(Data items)
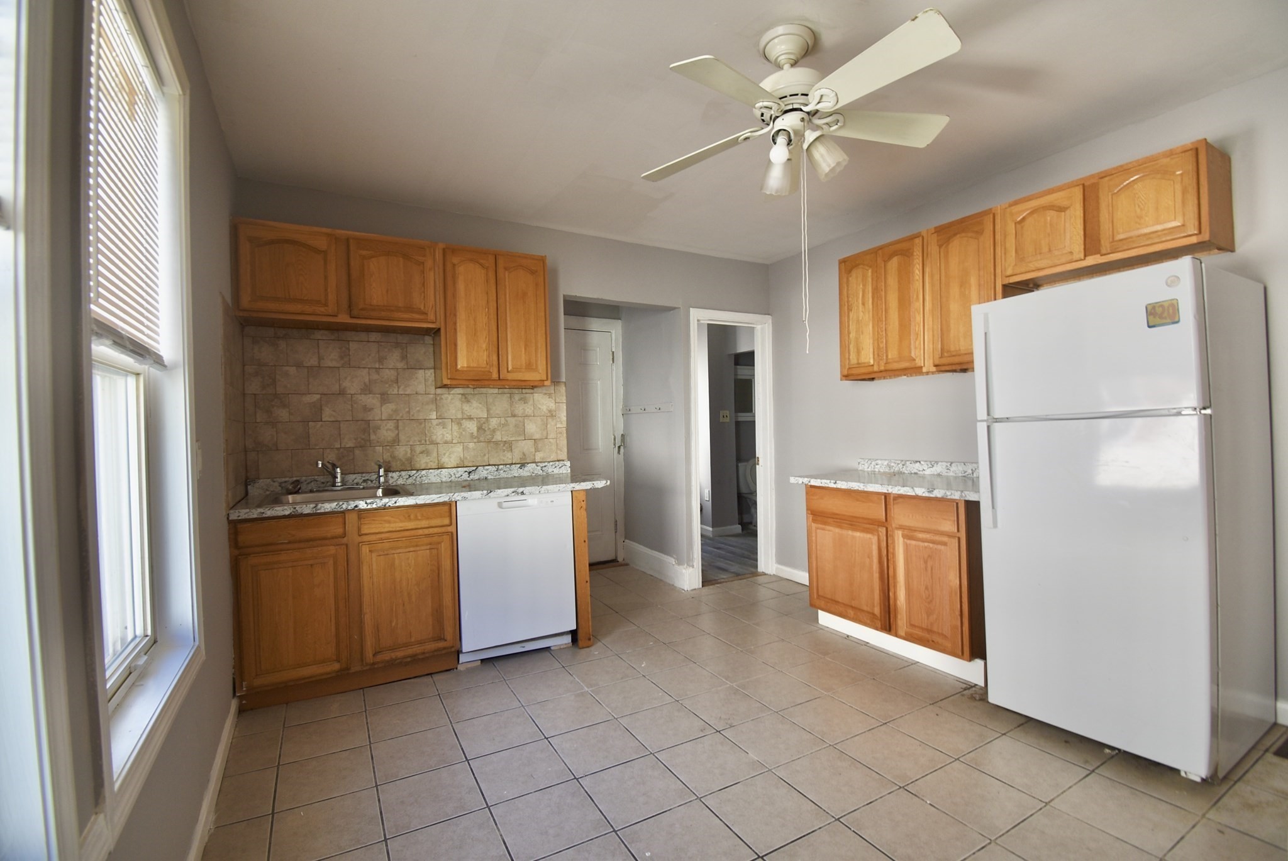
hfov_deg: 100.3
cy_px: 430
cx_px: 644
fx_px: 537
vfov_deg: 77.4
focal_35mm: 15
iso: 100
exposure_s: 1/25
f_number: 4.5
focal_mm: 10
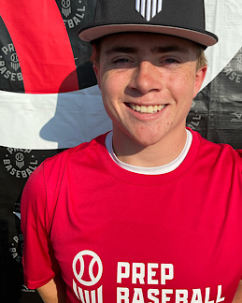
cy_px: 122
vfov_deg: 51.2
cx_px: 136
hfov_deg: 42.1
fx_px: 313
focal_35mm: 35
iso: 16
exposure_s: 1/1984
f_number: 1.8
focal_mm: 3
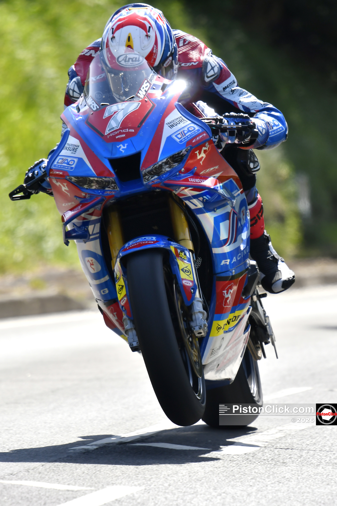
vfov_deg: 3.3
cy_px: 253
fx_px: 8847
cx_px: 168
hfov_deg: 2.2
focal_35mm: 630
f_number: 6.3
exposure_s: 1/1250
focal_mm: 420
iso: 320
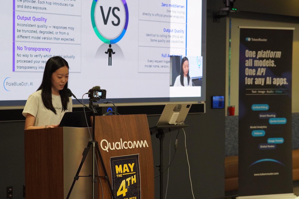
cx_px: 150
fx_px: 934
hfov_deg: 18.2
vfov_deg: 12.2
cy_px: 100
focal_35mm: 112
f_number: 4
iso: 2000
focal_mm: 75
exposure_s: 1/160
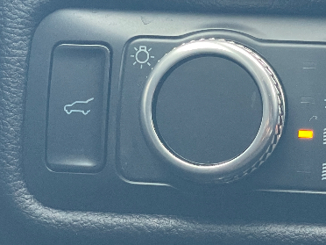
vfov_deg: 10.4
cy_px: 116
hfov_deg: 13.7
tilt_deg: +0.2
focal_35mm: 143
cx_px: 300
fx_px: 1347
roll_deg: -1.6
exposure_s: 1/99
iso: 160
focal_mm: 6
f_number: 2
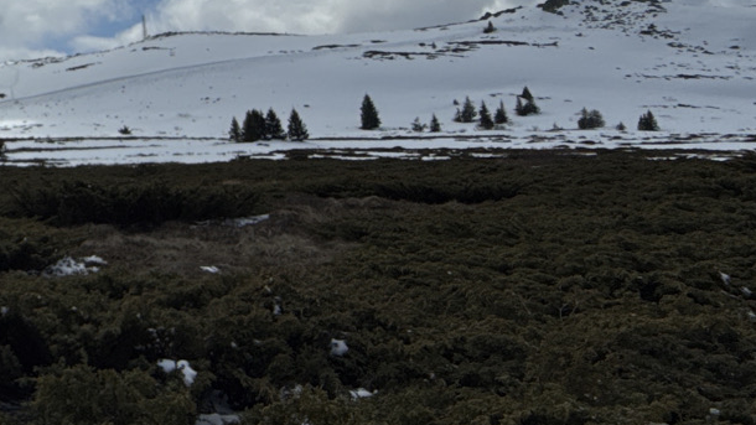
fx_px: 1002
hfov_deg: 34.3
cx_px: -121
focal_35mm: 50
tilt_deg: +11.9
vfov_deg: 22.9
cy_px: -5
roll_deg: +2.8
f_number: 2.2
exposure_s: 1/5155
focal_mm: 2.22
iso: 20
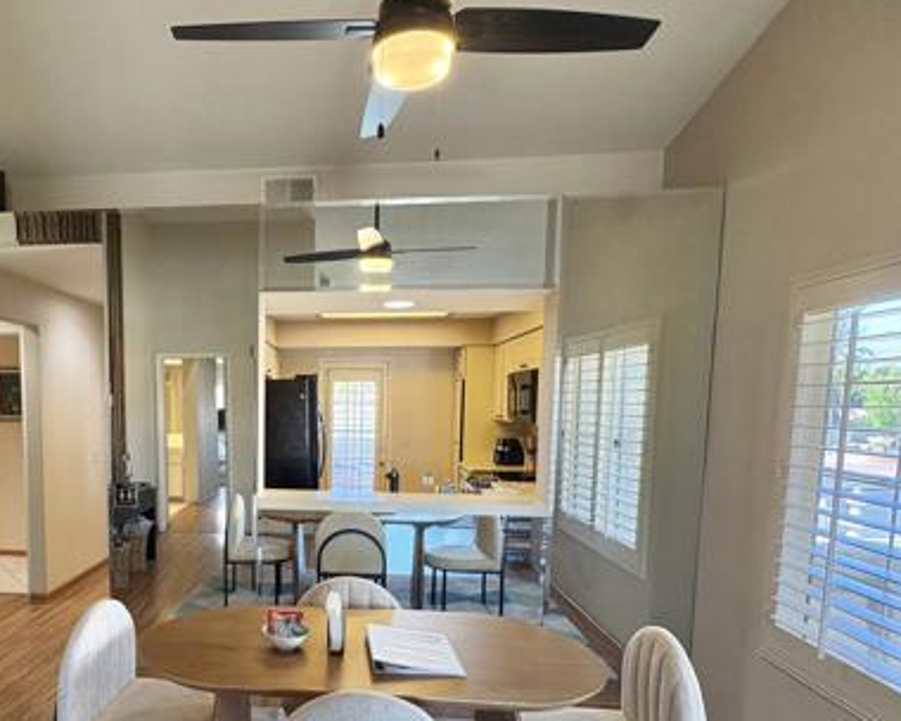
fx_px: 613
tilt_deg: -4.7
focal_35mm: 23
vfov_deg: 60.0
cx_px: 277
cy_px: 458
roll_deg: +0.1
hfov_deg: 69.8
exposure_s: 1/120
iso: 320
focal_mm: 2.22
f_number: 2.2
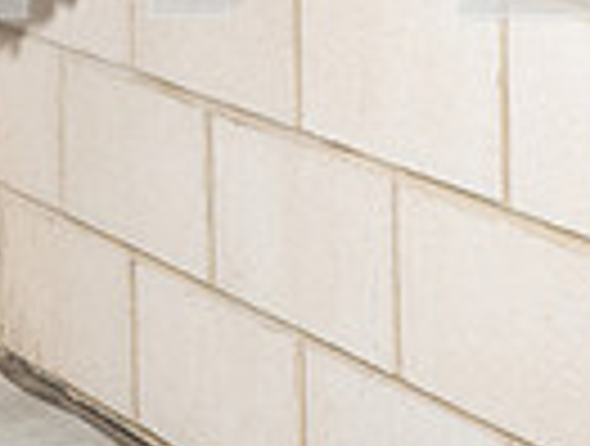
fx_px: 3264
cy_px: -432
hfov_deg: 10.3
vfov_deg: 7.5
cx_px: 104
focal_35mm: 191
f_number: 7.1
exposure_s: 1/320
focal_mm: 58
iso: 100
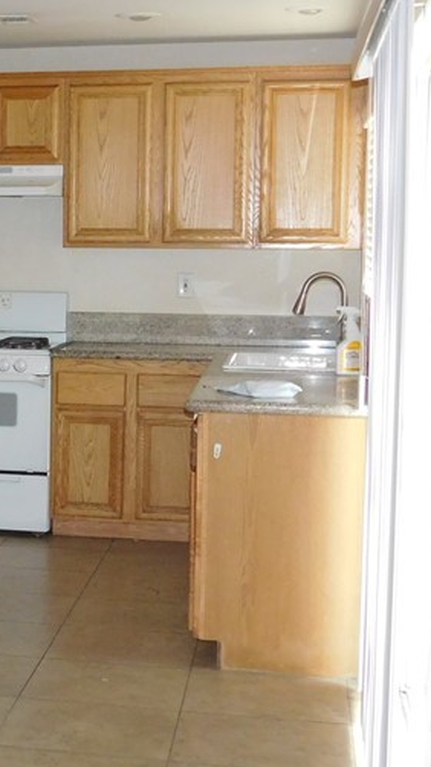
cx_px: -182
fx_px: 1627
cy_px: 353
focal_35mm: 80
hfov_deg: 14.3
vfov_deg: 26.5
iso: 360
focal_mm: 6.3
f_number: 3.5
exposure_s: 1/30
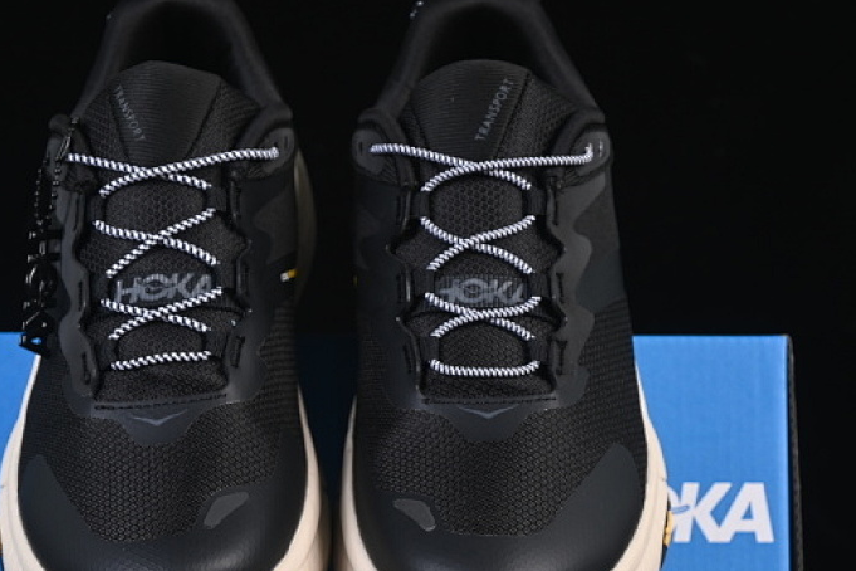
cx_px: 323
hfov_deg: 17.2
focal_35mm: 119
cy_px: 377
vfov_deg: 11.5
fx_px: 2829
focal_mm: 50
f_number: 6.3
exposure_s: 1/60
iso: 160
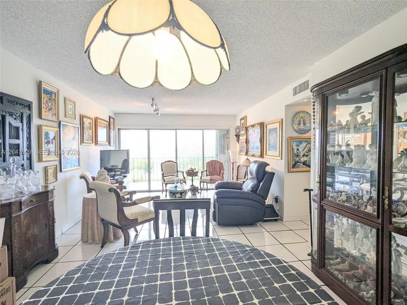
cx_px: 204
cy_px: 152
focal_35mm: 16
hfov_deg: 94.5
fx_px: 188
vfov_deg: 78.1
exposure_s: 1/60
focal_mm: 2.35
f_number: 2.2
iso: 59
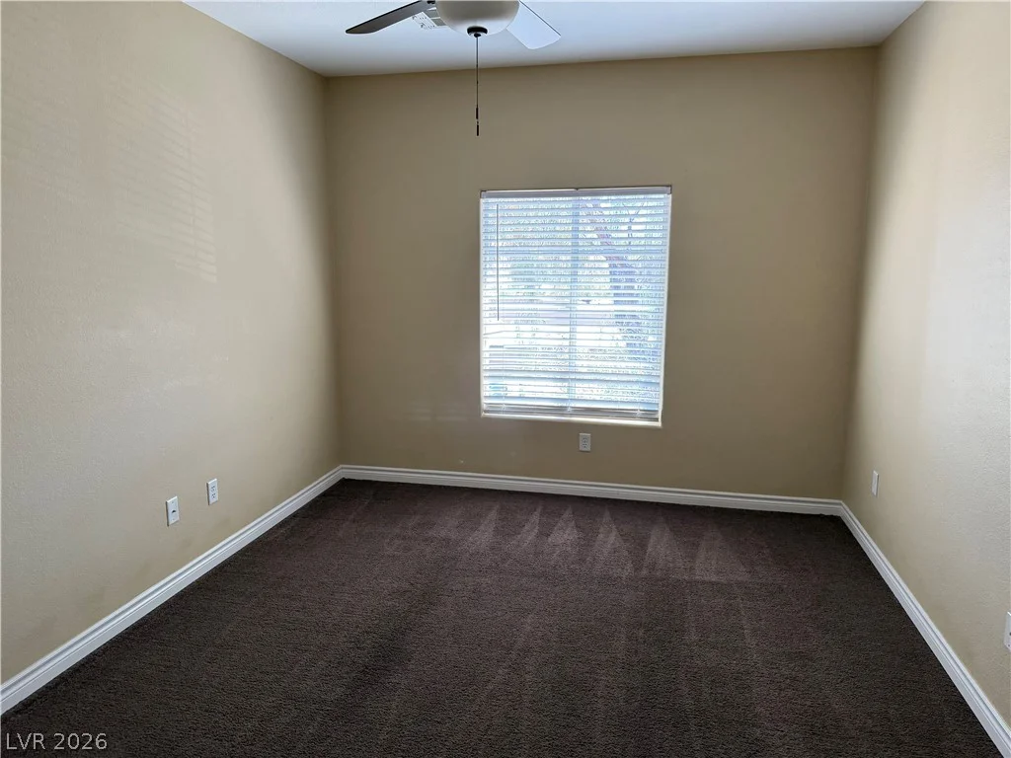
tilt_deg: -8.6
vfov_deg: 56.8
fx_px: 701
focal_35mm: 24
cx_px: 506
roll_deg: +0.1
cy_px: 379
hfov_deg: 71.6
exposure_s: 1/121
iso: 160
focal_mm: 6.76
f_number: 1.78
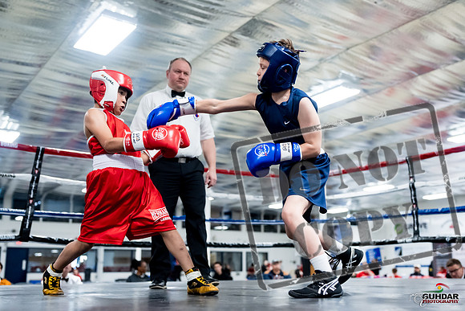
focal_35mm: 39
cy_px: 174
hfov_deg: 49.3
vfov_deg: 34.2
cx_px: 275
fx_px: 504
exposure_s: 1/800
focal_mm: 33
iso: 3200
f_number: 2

**DIRECTIONS FOR THIS TASK**:
Your answer should consist of the lines above between those holding "vfov_deg: 10.4" and "hfov_deg: 17.2", inclusive, reproduced word for word and without pictures.

**TASK RESULT**:
vfov_deg: 10.4
cy_px: 116
hfov_deg: 13.7
tilt_deg: +0.2
focal_35mm: 143
cx_px: 300
fx_px: 1347
roll_deg: -1.6
exposure_s: 1/99
iso: 160
focal_mm: 6
f_number: 2
fx_px: 1002
hfov_deg: 34.3
cx_px: -121
focal_35mm: 50
tilt_deg: +11.9
vfov_deg: 22.9
cy_px: -5
roll_deg: +2.8
f_number: 2.2
exposure_s: 1/5155
focal_mm: 2.22
iso: 20
fx_px: 613
tilt_deg: -4.7
focal_35mm: 23
vfov_deg: 60.0
cx_px: 277
cy_px: 458
roll_deg: +0.1
hfov_deg: 69.8
exposure_s: 1/120
iso: 320
focal_mm: 2.22
f_number: 2.2
fx_px: 3264
cy_px: -432
hfov_deg: 10.3
vfov_deg: 7.5
cx_px: 104
focal_35mm: 191
f_number: 7.1
exposure_s: 1/320
focal_mm: 58
iso: 100
cx_px: -182
fx_px: 1627
cy_px: 353
focal_35mm: 80
hfov_deg: 14.3
vfov_deg: 26.5
iso: 360
focal_mm: 6.3
f_number: 3.5
exposure_s: 1/30
cx_px: 323
hfov_deg: 17.2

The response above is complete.